Here are some things I stumbled over during XFS stress testing.
I don't have time to fix them, they're not that critical (except for the
last one perhaps which is a admittedly bit vague); but I thought I would
just note them.
- When the log replay fails not all objects in the XFS zones are freed.
This causes one of the zones not to be freed on module unload afterwards,
and when XFS module loads again stumbles over an BUG() in slab.c that
checks for duplicate zones.
- pagebuf layer will surely not run on sparc32; it passes the
_irqsave interrupt mask between functions which causes quick crashes there
because on that architecture the interrupt mask includes the register
window pointer and it can only be restored in the same function.
(e.g. _pagebuf_free_lockable_buffer violates that)
[I personally do not care about sparc32, I just thought I would note it.

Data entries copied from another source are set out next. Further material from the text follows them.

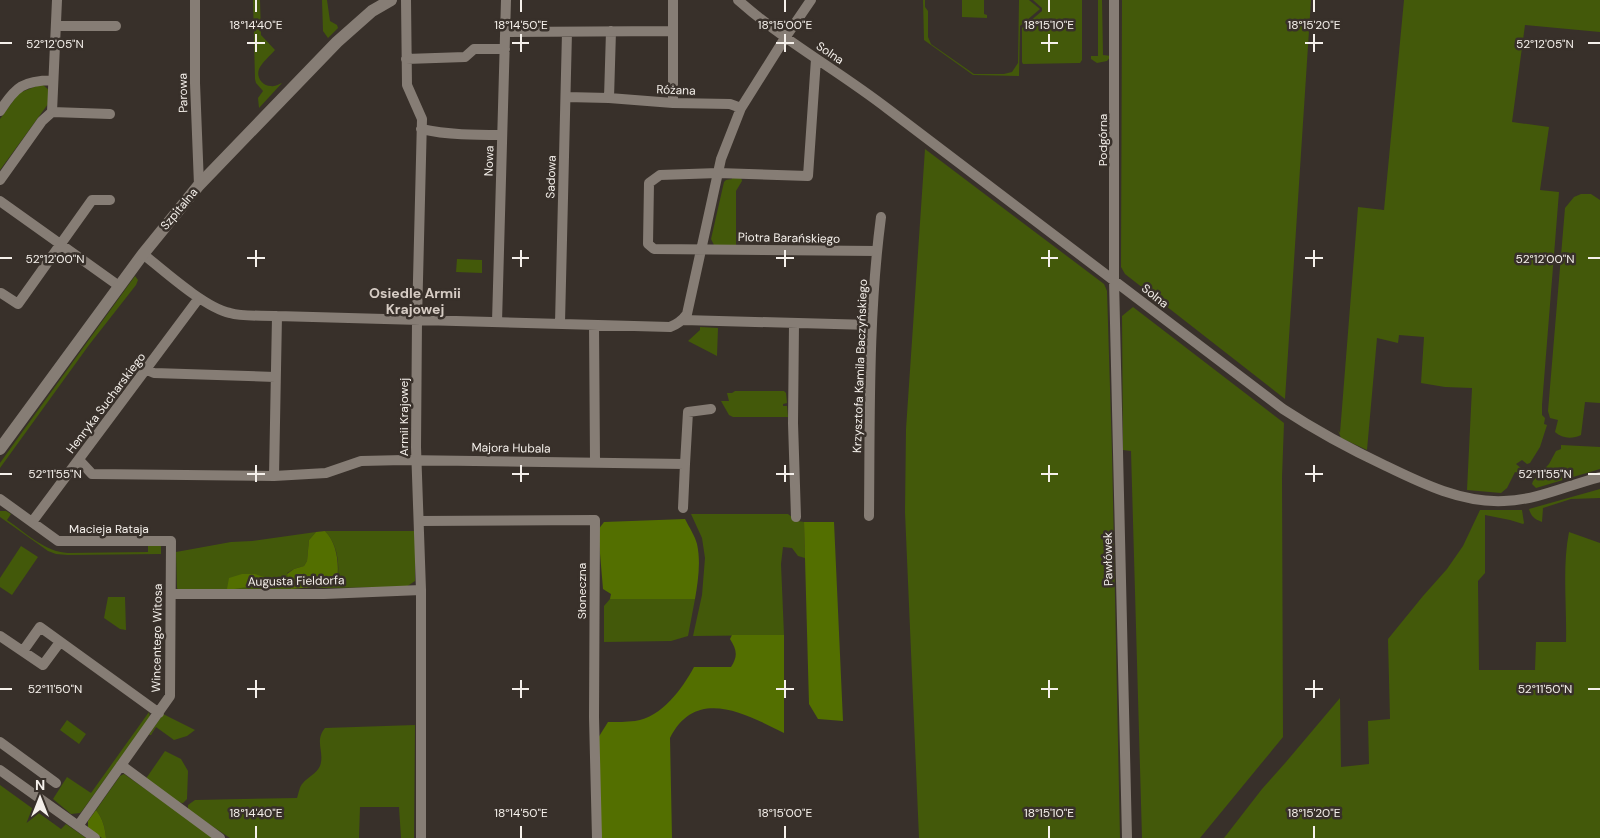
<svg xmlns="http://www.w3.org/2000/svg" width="1600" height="838" viewBox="0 0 1600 838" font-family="'DM Sans',sans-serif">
  <rect width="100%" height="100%" fill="#38302a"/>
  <!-- green -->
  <path fill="#43590a" d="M 253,0 L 260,0 L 261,35 L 275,50 C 270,56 262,62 259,69 C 256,77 262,86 271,86 C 275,87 279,84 282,83 L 259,108 L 258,98 L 263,91 L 256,83 L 255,79 Z
    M 322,0 L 327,0 L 330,21 L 337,25 L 338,28 L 328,38 L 323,31 Z
    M 923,0 L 925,0 L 925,7 L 928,11 L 928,37 L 931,44 L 974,74 L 1004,74 L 1012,72 L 1018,63 L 1019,0 L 1029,0 L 1040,9 L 1020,26 L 1019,76 L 973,75 L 924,40 Z
    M 962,0 L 984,0 L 984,14 L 987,15 L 987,18 L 962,17 Z
    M 1033,0 L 1082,0 L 1082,60 L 1080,63 L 1023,64 L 1022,62 L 1022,28 L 1042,11 L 1042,8 Z
    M 1098,0 L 1102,0 L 1103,55 L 1111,56 L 1107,61 L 1097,63 L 1091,59 L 1091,56 L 1098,56 Z
    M 1122,0 L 1311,0 L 1285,399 L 1125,274 L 1121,267 Z
    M 1404,0 L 1600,0 L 1600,32 L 1525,25 L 1512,122 L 1549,127 L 1540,190 L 1559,192 L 1542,405 L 1542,415 L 1545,418 L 1544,424 L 1547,425 L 1540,447 L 1530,463 L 1527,464 L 1522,460 L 1516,464 L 1521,468 L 1519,473 L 1515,472 L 1507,488 L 1501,493 L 1467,490 L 1472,388 L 1445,387 L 1421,383 L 1424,337 L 1399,335 L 1398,343 L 1377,338 L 1367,450 L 1341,438 L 1338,430 L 1340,433 L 1358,207 L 1384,210 Z
    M 42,84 L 50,91 L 48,104 L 0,170 L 0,119 L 19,93 Z
    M 925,149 L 1104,284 L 1107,291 L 1112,453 L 1120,838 L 919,838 L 905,512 L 906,429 Z
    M 732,177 L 741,177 L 742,181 L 736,191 L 736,247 L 715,247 L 711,239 L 724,182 L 726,180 L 732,179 Z
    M 1581,194 L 1591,194 L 1600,200 L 1600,403 L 1585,402 L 1581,435 C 1573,439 1562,439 1555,432 L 1558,420 L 1550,418 L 1548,411 L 1565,208 L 1574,197 Z
    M 457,259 L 482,260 L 482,273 L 456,272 Z
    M 135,276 L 138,280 L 136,285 L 89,345 L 0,468 L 0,463 L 15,442 Z
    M 1133,307 L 1284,423 L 1282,477 L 1283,737 L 1200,838 L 1142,838 L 1131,451 L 1123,450 L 1122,316 Z
    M 700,327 L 718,328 L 717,356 L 688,341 L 700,330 Z
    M 735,391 L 784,391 L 786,393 L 787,403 L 783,404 L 783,406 L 787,406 L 788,417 L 733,417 L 729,415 L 721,401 L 729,401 L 727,393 L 732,393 Z
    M 1561,445 L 1600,447 L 1600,469 L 1536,488 L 1532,484 L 1533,481 L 1549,464 L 1556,451 L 1561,449 Z
    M 1600,489 L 1600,498 L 1571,499 L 1543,508 L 1542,522 C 1534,519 1531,516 1529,509 Z
    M 1480,510 L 1522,510 L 1524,523 L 1523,524 L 1510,520 L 1485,515 L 1485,573 L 1478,581 L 1479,670 L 1535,670 L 1536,642 L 1566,642 C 1567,607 1562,567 1569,532 L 1600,543 L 1600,838 L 1224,838 L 1262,789 L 1286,762 L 1340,698 L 1341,767 L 1369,764 L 1368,721 L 1390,719 L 1388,639 L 1423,596 L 1447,569 L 1463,546 Z
    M 0,511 L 6,511 L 11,514 L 7,520 C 26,533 45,552 68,553 L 148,552 L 148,545 L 161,545 L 161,554 L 68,555 L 56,554 L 48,551 L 0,517 Z
    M 691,514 L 788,514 L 797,521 L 804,522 L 805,558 L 798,556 L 792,548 L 783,547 L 781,564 L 784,635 L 693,636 L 702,595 L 705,558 L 702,538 Z
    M 325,531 L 415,531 L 415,581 L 406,587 L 315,588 L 336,585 C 341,568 338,544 325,531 Z
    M 316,532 L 309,540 L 307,561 L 304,566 L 294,569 L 287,573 L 291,589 L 180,592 L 177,588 L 176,552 L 231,542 L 252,541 Z
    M 21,546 L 38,557 L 12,595 L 0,587 L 0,578 Z
    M 108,597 L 125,597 L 126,630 L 120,629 L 104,618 Z
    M 610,599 L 695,599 L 688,636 L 671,641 L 604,642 L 604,606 Z
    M 149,712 L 150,717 L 82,811 L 80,813 L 71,814 L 53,799 L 67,777 L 91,793 Z
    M 163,714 L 195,730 L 187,736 L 174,740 L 156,727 L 151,735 L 149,735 Z
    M 67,720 L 86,734 L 79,744 L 60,730 Z
    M 415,725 L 414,838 L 401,838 L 399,807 L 360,807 L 359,838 L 230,838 L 188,810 L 188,805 L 195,800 L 297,798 C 299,793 299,787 303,783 C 307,778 317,773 320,766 C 325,752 314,741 325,728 Z
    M 165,751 L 181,759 L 188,771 L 187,799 L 183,803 L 176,802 L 145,780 Z
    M 124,774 L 215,838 L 106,838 C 105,828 103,819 96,810 L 120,776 Z
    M 0,785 L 61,829 L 66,824 L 86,838 L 0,838 Z"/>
  <!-- forest -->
  <path fill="#536f00" d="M 685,519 C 689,527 695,536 697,544 C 701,562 698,581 695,599 L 610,599 L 611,594 L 603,589 L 598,530 L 604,522 Z
    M 804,522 L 834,522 L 843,721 L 818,719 L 809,704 Z
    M 325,531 C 338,544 340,568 336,585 L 291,589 L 287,574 L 294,569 L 304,566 L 307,561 L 309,540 L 316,532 Z
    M 242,574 L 255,574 L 272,580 L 265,584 L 228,590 L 227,589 L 229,578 Z
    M 732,635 L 784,635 L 784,733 C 746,714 696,686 670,738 L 672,838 L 599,838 L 598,738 L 608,722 C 617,722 626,722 635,721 C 662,717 682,689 694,667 L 731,667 C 738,656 737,650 730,639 Z
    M 96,810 C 103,819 105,828 106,838 L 102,838 L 88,829 L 88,821 Z"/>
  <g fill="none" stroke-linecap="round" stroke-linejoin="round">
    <!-- minor -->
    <path stroke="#867d75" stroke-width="10" d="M 195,0 L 195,83 L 199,185
      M 406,0 L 407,85 L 422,119 L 417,320 L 416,447 L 421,590 L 421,838
      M 738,0 C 784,41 839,71 888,109 C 1019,209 1151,309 1283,409 C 1315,430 1350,449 1386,466 C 1423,484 1462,503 1504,501 C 1538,500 1568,485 1600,477
      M 1114,0 L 1114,280 L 1127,838
      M 56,26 L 116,26
      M 506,32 L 673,31
      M 406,59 L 465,57 L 474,49 L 505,49
      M 816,59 L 808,176 L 718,173 L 660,175 L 649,183 L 648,244 L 654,249 L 877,251
      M 566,97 L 609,98 L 673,103 L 730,104 L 741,108
      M 609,98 L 611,31
      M 673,103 L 673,0
      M 0,111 C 16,86 23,81 53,80
      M 52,112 L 110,114
      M 421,129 C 448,135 475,135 502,135
      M 0,180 L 42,121 L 52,112 L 57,0
      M 0,201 L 119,286
      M 143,254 C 163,270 205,308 230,313 C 243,317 262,315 277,316 L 670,327 C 678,324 682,321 687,314 L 721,159 L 741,108 L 785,38 L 811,0
      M 1,293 L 18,304 L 92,200 L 110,200
      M 683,320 L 871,325
      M 497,322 L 506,0
      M 560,323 L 567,32
      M 794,324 L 793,423 L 796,517
      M 594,325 L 595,461
      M 147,370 L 154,373 L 275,377
      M 79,460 L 92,474 L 274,476 L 326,473 L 361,461 L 404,460 L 685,464 L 683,508
      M 685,464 L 688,412 L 711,409
      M 274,476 L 277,316
      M 0,499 L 58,541 L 171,541 L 170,696 L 78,826
      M 869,516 C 870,417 868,316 881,217
      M 419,521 L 595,520 L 594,717 L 597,838
      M 32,522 L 199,298
      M 171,594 L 324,594 L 421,590
      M 0,636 L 43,665 L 60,642
      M 23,651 L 40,627 L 159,713
      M 0,742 L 56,783
      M 121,765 L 220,838
      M 0,770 L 95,838"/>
    <!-- tertiary -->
    <path stroke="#867d75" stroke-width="12" d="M 0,449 L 143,254 L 199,185 L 337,42 L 372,11 L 391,0"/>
  </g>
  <!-- ticks -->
  <path fill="none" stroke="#f5f0eb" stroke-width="2" d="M 256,0 L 256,12M 521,0 L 521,12M 785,0 L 785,12M 1049,0 L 1049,12M 1314,0 L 1314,12M 256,34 L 256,52M 521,34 L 521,52M 785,34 L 785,52M 1049,34 L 1049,52M 1314,34 L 1314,52M 0,43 L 12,43M 247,43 L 265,43M 512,43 L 529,43M 776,43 L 794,43M 1041,43 L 1058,43M 1305,43 L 1323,43M 1588,43 L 1600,43M 256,250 L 256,267M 521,250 L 521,267M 785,250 L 785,267M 1049,250 L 1049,267M 1314,250 L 1314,267M 0,258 L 12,258M 247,258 L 265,258M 512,258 L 529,258M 776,258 L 794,258M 1041,258 L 1058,258M 1305,258 L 1323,258M 1588,258 L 1600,258M 256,465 L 256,482M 521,465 L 521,482M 785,465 L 785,482M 1049,465 L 1049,482M 1314,465 L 1314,482M 0,474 L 12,474M 247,474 L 265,474M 512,474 L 529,474M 776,474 L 794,474M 1041,474 L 1058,474M 1305,474 L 1323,474M 1588,474 L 1600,474M 256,680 L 256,698M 521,680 L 521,698M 785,680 L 785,698M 1049,680 L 1049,698M 1314,680 L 1314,698M 0,689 L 12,689M 247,689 L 265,689M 512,689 L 529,689M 776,689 L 794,689M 1041,689 L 1058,689M 1305,689 L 1323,689M 1588,689 L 1600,689M 256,826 L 256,838M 521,826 L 521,838M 785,826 L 785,838M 1049,826 L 1049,838M 1314,826 L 1314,838"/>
  <g text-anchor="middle" stroke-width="5" stroke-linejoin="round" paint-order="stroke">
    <!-- street labels -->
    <g font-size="12" fill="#f5f0eb" stroke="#38302a">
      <text transform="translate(830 53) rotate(34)" y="4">Solna</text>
      <text transform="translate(676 90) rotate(2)" y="4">Różana</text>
      <text transform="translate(183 93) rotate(-91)" y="4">Parowa</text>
      <text transform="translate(1103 140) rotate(-90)" y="4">Podgórna</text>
      <text transform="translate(489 161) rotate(-88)" y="4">Nowa</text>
      <text transform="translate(551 177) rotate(-88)" y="4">Sadowa</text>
      <text transform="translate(179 209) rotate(-50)" y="4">Szpitalna</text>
      <text transform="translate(789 238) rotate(1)" y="4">Piotra Barańskiego</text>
      <text transform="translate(1155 296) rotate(38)" y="4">Solna</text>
      <text transform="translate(860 366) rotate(-88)" y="4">Krzysztofa Kamila Baczyńskiego</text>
      <text transform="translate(106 403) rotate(-53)" y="4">Henryka Sucharskiego</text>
      <text transform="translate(404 417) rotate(-90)" y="4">Armii Krajowej</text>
      <text transform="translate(511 448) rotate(1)" y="4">Majora Hubala</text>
      <text x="109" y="533">Macieja Rataja</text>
      <text transform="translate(1108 559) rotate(-91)" y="4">Pawłówek</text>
      <text transform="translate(296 581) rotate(-1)" y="4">Augusta Fieldorfa</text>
      <text transform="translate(582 591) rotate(-90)" y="4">Słoneczna</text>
      <text transform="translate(157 638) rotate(-89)" y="4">Wincentego Witosa</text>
    </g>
    <!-- neighbourhood labels -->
    <g font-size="14" font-weight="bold" fill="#d6ccc4" stroke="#38302a">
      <text x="415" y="298">Osiedle Armii<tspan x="415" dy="16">Krajowej</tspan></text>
    </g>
  </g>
  <g font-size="12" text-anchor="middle" fill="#f5f0eb" stroke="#38302a" stroke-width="5" stroke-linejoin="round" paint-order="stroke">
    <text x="256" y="29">18°14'40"E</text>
    <text x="521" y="29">18°14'50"E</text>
    <text x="785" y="29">18°15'00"E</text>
    <text x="1049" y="29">18°15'10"E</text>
    <text x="1314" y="29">18°15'20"E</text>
    <text x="55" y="48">52°12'05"N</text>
    <text x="1545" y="48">52°12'05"N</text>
    <text x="55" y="263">52°12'00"N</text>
    <text x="1545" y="263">52°12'00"N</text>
    <text x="55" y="478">52°11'55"N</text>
    <text x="1545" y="478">52°11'55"N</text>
    <text x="55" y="693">52°11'50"N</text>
    <text x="1545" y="693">52°11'50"N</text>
    <text x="256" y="817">18°14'40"E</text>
    <text x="521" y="817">18°14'50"E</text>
    <text x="785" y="817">18°15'00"E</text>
    <text x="1049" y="817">18°15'10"E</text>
    <text x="1314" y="817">18°15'20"E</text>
  </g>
  <!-- north arrow -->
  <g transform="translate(40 798)" stroke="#38302a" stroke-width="4" paint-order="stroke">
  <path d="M0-4L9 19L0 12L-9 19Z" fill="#f5f0eb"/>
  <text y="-8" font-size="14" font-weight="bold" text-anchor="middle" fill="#f5f0eb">N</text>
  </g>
</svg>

It is probably fairly easy to fix if anyone on the list is motivated]
- When a filesystem shutdown occurs there seem to be some problems in the
error cleanup paths. For example page locks seem to get leaked. In one
case I had a whole bunch of processes stuck in lock_page and wait_on_page
after a shutdown.
- I had a buffer leak for some time in my version of XFS that eventually
caused it to run out of memory because pagecache pages were not freed
(no other corruption though) When that happened under heavy fsstress
load I usually pressed reset because user space was dead. I think the
page leak itself didn't cause any corruption. In several cases I got a
corrupted file system afterwards that needed an xfs_repair; otherwise even
after a remount with log replay it would shutdown the file system (from
various places) while accessing fsstress test directory. In one case
I got an corrupted log with garbage in it that caused log replay to fail.